The Journey: Early Sleepers for 2022-23 (Hischier, Romanov, Lehkonen)

Benjamin Gehrels

2022-04-16

Welcome back to The Journey, where we follow hockey prospects and their paths to the NHL, providing fantasy predictions and analysis along the way. This week, we'll take a closer look at three players who may be undervalued heading into next year's drafts.

How high is Nico Hischier going to go in drafts next year? His trade value has been relatively low for a while now as a former first overall pick who looked to be developing into neither a bust nor a star. He is almost 100 games past his 200-game Breakout Threshold, nearing the end of his fifth season in the league, and had never broken 60 points in a year. It'll be interesting to see whether the majority of fantasy managers realize that he's a point-per-game (ppg) player now. Here are his ppg numbers over the four quarters of this year: 0.63, 0.75, 1.0, 1.3. That's a player whose trajectory is headed straight up.

Luckily for Devils fans, Hischier's breakout seems to be coinciding perfectly with that of rising superstar Jack Hughes, who finally pushed past the ppg mark himself this year. Hischier hasn't simply been riding his dynamic teammate's coattails either. Although the two line up together on the power play, Hischer has played most of his five-on-five shifts alongside Jesper Bratt, Pavel Zacha, and Tomas Tatar. Since Hughes went down with an injury on April 3rd, Hischier has scored eight points in five games.

Does the average fantasy player consider Hischier (2.8 points/60) roughly as valuable as stars like Alex DeBrincat (2.8), Brayden Point (2.8), and Elias Pettersson (2.7)? I doubt it, and that means there might be a buy-low opportunity here. Treat him as a 75+ point player with strong faceoff totals and decent hits moving forward but keep in mind that he doesn't shoot a lot (2.15 shots/game) and his power play totals (0.18/game) are lower than we'd like to see from a high-end star. But he's driving play well against high-quality competition and putting this many points on the board without the benefit of the constant offensive zone starts that Hughes gets (46% to 62%).

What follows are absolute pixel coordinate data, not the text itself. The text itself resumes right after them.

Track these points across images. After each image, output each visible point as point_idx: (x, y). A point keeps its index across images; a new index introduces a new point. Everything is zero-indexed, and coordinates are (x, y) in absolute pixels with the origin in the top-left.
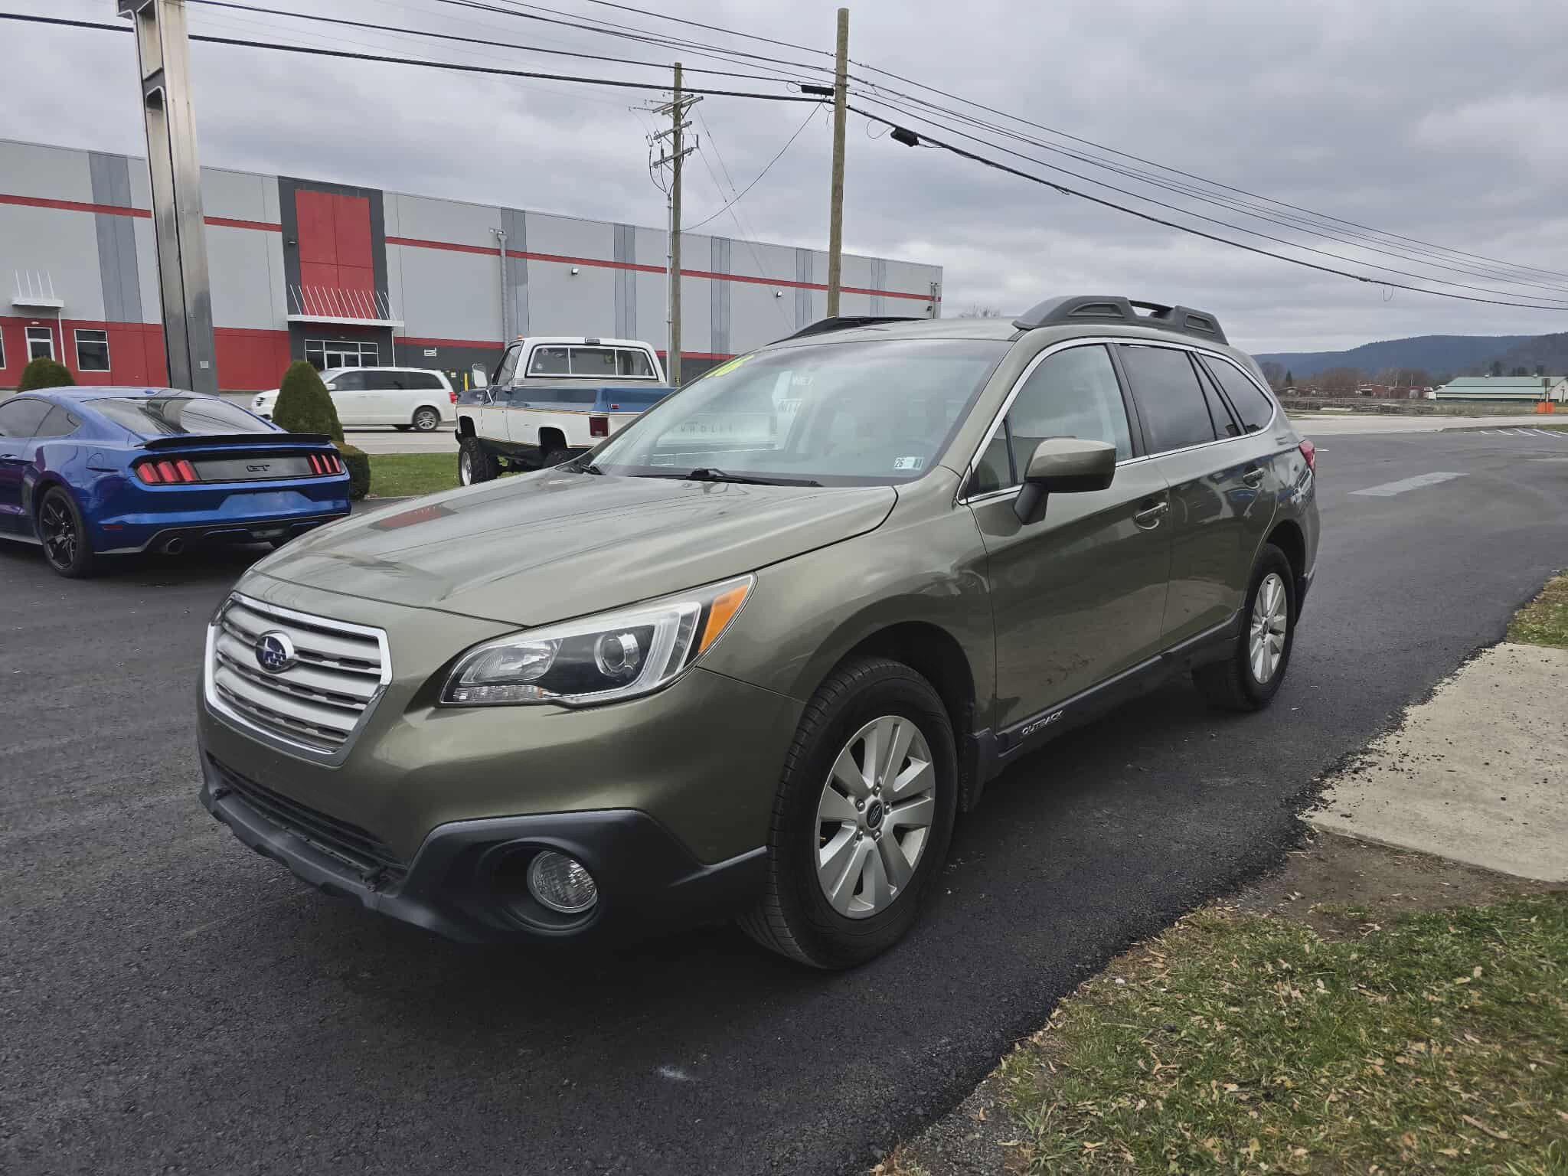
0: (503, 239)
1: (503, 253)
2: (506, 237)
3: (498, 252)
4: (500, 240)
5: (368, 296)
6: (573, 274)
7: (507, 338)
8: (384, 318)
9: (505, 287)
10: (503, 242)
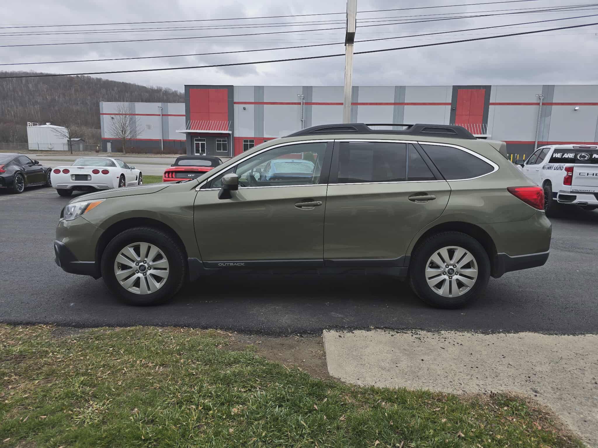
0: (542, 98)
1: (541, 104)
2: (543, 97)
3: (538, 104)
4: (540, 99)
5: (479, 126)
6: (575, 110)
7: (537, 139)
8: (484, 134)
9: (539, 118)
10: (541, 100)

This guy is for real. Check out these two recent clips of him in action. The first one gives me Sidney Crosby vibes and the second one shows off his unreal hand-eye coordination: he settles down a massive saucer pass while entering the opposing zone at top speed, dekes a defender, then sends a perfect pass across the crease to his open teammate. Hischier is consistently making eye-popping plays like these recently.